Egypt launches air raids on Libya after Christians killed

CAIRO--Egyptian air force planes on Friday carried out strikes directed at camps in Libya which Cairo says have been training militants who killed dozens of Christians earlier in the day, Egyptian military sources said.


  Egyptian President Abdel Fattah al-Sisi said he had ordered strikes against what he called terrorist camps, declaring in a televised address that states that sponsored terrorism would be punished.
  The sources said six strikes took place near Derna in eastern Libya at around sundown, hours after masked gunmen attacked a group of Coptic Christians travelling to a monastery in central Egypt, killing 29 and wounding 24. The Egyptian military said the operation was ongoing and had been undertaken once it had been ascertained that the camps had produced the gunmen behind the attack on the Coptic Christians in Minya, central Egypt, on Friday morning.
  "The terrorist incident that took place today will not pass unnoticed," Sisi said. "We are currently targeting the camps where the terrorists are trained."

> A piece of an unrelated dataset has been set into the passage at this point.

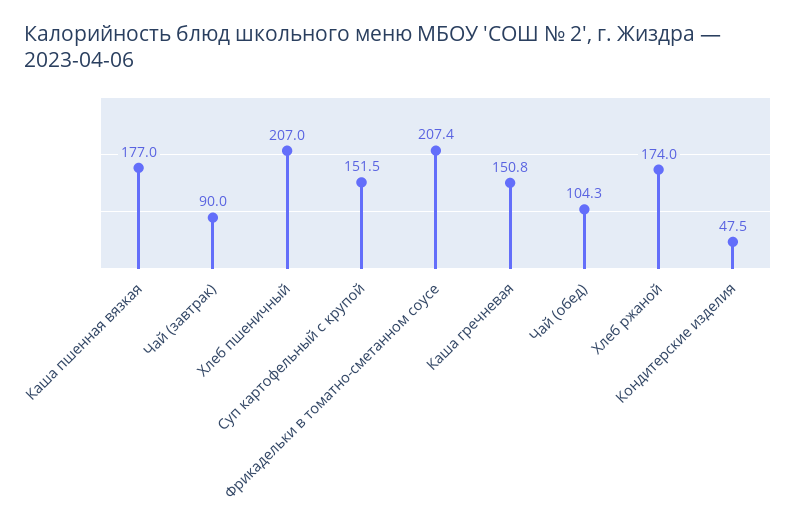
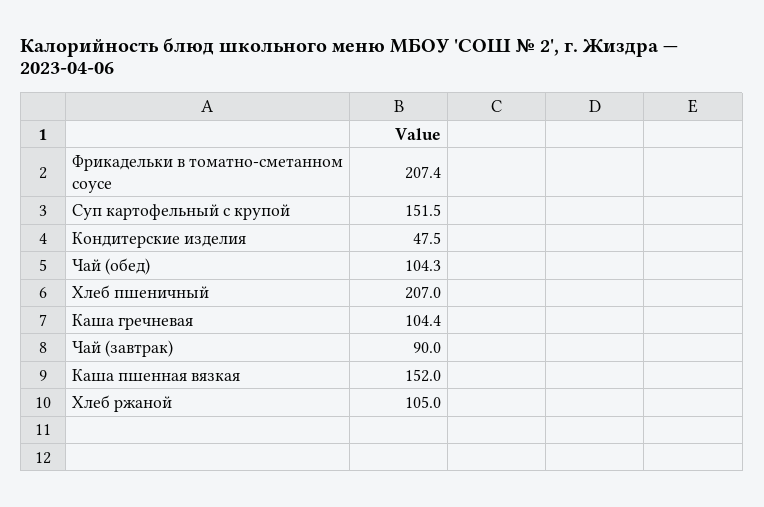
Каша пшенная вязкая: 177 -> 152
Каша гречневая: 150.8 -> 104.4
Хлеб ржаной: 174 -> 105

  He said Egypt would not hesitate to carry out further strikes against camps that trained people to carry out operations against Egypt, whether those camps were inside or outside the country. Egyptian military footage of pilots being briefed and war planes taking off was shown on state television.
  East Libyan forces said they participated in the air strikes, which had targeted forces linked to al-Qaeda at a number of sites, and would be followed by a ground operation. A resident in Derna heard four powerful explosions, and told Reuters that the strikes had targeted camps used by fighters belonging to the Majlis al-Shura militant group.
  There was no immediate claim of responsibility for the attack on the Christians, which followed a series of church bombings claimed by Islamic State in a campaign of violence against the Copts. Islamic State supporters reposted videos from earlier this year urging violence against the Copts in Egypt.
  At a nearby village, thousands later attended a funeral service that turned into an angry protest against the authorities' failure to protect Christians. "We will avenge them or die like them," mourners said, while marching with a giant wooden cross.
  Eyewitnesses said masked men opened fire after stopping the Christians, who were in a bus and other vehicles on a desert road. Local TV channels showed a bus apparently raked by gunfire and smeared with blood. Clothes and shoes could be seen lying in and around the bus, while the bodies of some of the victims lay in the sand nearby, covered with black sheets.